* _Text shown_:
━━━━━━━━━━━━━━━━

Although I find all natural habitats interesting, I have also, always been partial to forest. As a young person, that’s where I took the wild things to be. In my pre-teen mind, the forests of the Southern Tier of New York state, Pennsylvania, and Algonquin were where the birds lived. I would gaze at maps and look for the wild places, the areas with the most amount of forest and imagine what lived therein and how much more area used to be covered with extensive stands of massive, ancient trees.

These days, we can look at satellite maps, see where the remaining forests occur, note where to focus reforestation efforts, and where we might find the best sites for birding, at least for birding in rainforest. In Costa Rica, one of those better, little birded sites is the road that leads to the Manuel Brenes Reserve. Like other country roads, it’s not paved and a combination of mud and rocks doesn’t make it very suitable for a small vehicle with two wheel drive. However, it is flanked by good-sized areas of intact foothill rainforest and that’s why the birding is simply excellent.

Yesterday, my partner and I paid a visit to that site, one that was long overdue. During a morning of birding, we identified 90 species, these were some highlights:

Three-wattled Bellbirds

Male Three-wattled Bellbird.

Quite often, birding at this site is accompanied by the loud calls of bellbirds. Start birding near the entrance and you might hear one or two of these cool cotingas calling from somewhere in your auditory surroundings. Venture further on the road and you get much closer. With luck, you might see one perched high above but just as often, they are in trees just out of sight, just out of reach.

━━━━━━━━━━━━━━━━

* _Data for analysis_:

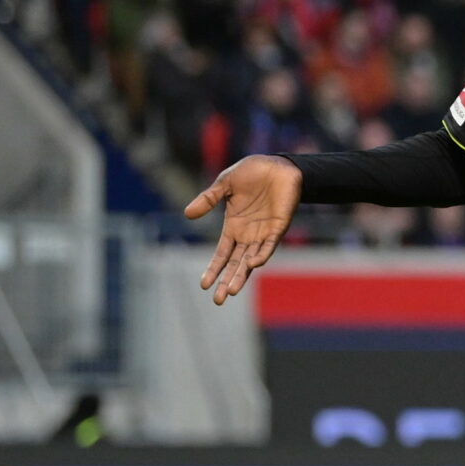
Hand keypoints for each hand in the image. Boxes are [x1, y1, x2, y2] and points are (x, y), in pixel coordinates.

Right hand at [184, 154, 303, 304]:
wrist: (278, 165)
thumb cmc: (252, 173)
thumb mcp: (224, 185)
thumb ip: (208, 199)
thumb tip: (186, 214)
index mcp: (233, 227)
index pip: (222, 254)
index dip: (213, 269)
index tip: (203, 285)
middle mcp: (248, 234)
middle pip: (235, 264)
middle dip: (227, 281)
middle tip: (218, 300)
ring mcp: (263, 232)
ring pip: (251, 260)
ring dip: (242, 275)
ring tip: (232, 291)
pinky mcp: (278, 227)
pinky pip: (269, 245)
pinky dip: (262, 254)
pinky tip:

━━━━━━━━━━━━━━━━

* _Your goal_: Could you condense the paragraph of the birding text above that begins "These days, we can look at satellite maps" into a short bulleted list of its main facts?

* _Task result_:
- Satellite maps now show where forests remain, where reforestation should focus, and where the best rainforest birding sites are.
- One of Costa Rica's better, little-birded sites is the road to the Manuel Brenes Reserve.
- The road is unpaved, and its mud and rocks make it poorly suited to small two-wheel-drive vehicles.
- Good-sized areas of intact foothill rainforest line the road, which is why the birding there is excellent.